Our Western colleagues are not doing what the UN Secretary-General promised us [António Guterres]”, Lavrov said at a news conference.
The Russian minister accused Western countries of refusing to take steps to “lift logistical sanctions that obstruct free access to (Russian) grain and fertilizers on the world market.”
Lavrov stressed that Moscow is working with the UN to fully comply with the agreements reached in July in Istanbul, which created a maritime corridor from the Ukrainian coast – which was blocked by the Russians after the invasion of Ukraine on February 24 – to the Mediterranean for export of Ukrainian cereals.
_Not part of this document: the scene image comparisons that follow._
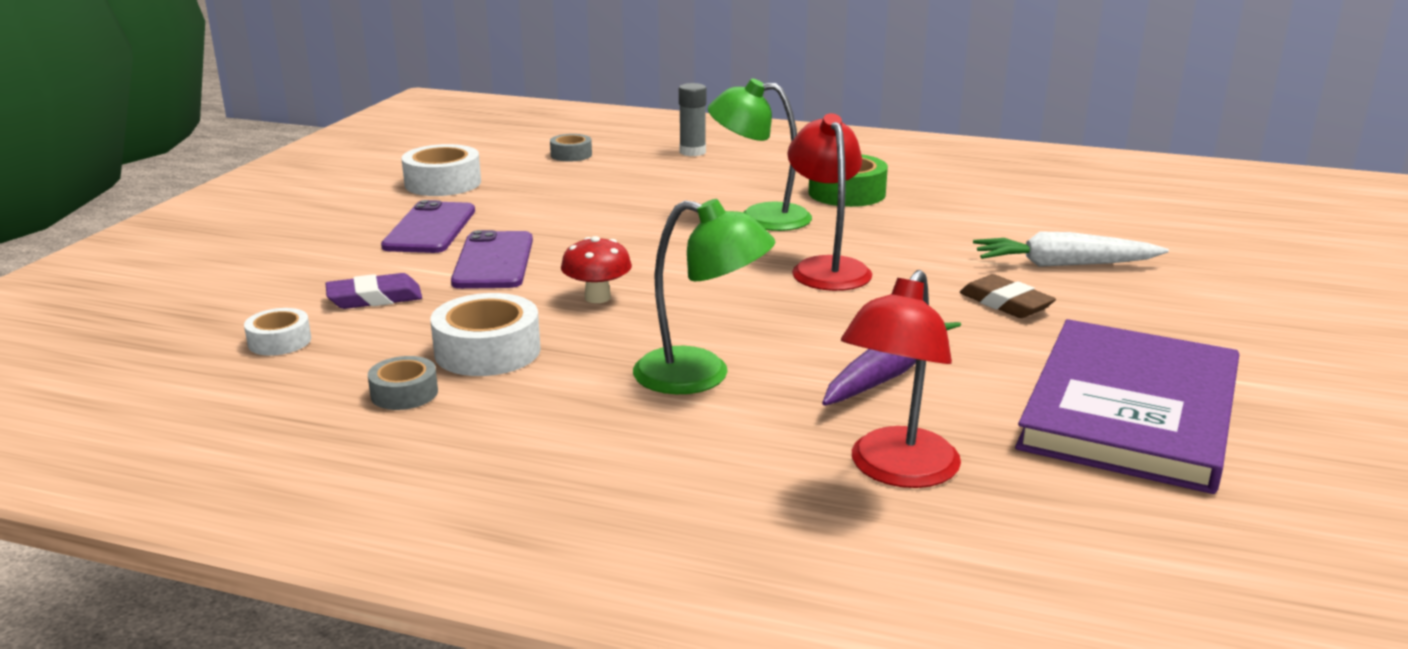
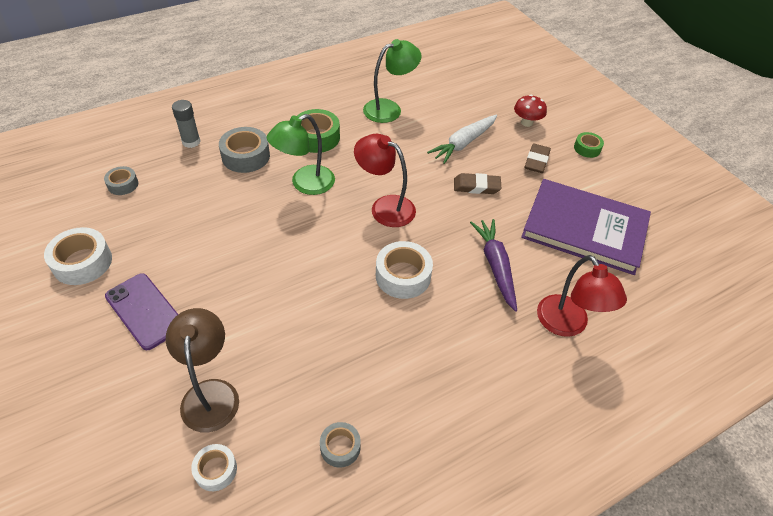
camera: 50 degrees left, 25 degrees up
(375, 298) = (210, 393): purple eraser -> brown lamp
(487, 351) = (331, 384): white tape -> white tape (403, 276)
(493, 261) = (227, 313): purple phone -> none
(597, 298) = (321, 304): red mushroom -> red mushroom (526, 123)
(701, 376) = (438, 325): green lamp -> green lamp (389, 109)
(731, 178) = (246, 156): none -> grey tape
(1130, 410) = (584, 228): purple book -> purple book turned 45 degrees counterclockwise
(1171, 321) = (536, 161): none -> brown eraser
(1312, 347) = (587, 148): none -> green tape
The agreement, sealed with the mediation of Turkish President Recep Tayyip Erdogan, also included the supply of Russian cereals and fertilizers through the Bosphorus Strait.
Several dozen ships carrying Ukrainian products left the ports. from Odessa, Chornomorsk and Pivdenny, located on the Black Sea.
Russia – which turned the Sea of Azov into an inland ocean by seizing the Ukrainian ports of Mariupol and Berdyansk – maintains that its export capacity far exceeds Ukraine’s, making its supplies crucial to averting a global food crisis.
Some countries, especially African ones, have called for the lifting of sanctions affecting Russia’s grain exports.